Among the posed shots at the airfield are plenty of action photos, B-24s missing a wing and dropping from the sky and spewing smoke.

Though it appears no one could survive, Ambrose said both 10-man crews parachuted to safety. On one of the planes, he said, the commanding officer drew his .45 pistol and was killed fighting with German soldiers. The rest of his crew was taken prisoner, Ambrose said.

In many instances, he said, crews parachuting behind enemy lines managed to make it back to Italy. The underground in Yugoslavia gave help and protection to many airmen, he said.

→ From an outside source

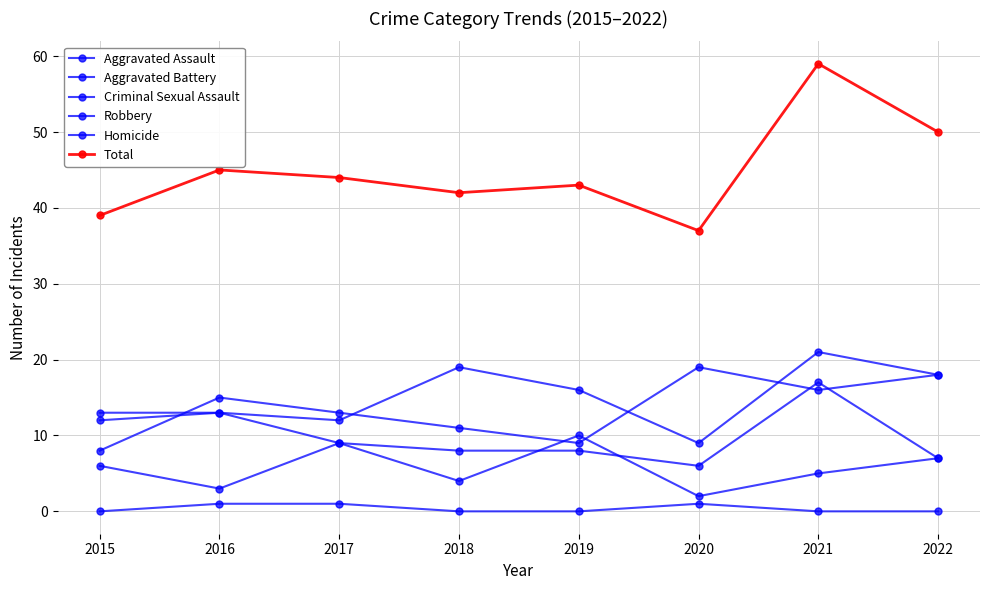

True or false: Homicide and Total intersect in this chart.

False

In an amazing story retold in the Pantanella News, a German fighter sent up to shoot down the lost and crippled B-17, “Ye Old Pub,” bestowed mercy on his prey and escorted the pilot, Charlie Brown, to the North Sea.

More than 40 years later when Brown dedicated himself to finding the Luftwaffe pilot, he discovered that Franz Steigler was living in Vancouver, British Columbia, not far from his own home in Seattle. The two pilots were able to meet at a bomber group reunion.

There are lots and lots of stories but fewer and fewer members able to remember them, Ambrose said.

“We’re getting to the point now    we’re so old    I’m amazed how much I forgot since last week,” he offers, facetiously and ruefully at the same time.

A total of 3,000 or more airmen had assignments at Pantanella during that final year of the war, Ambrose said. At least 75 never returned, he said.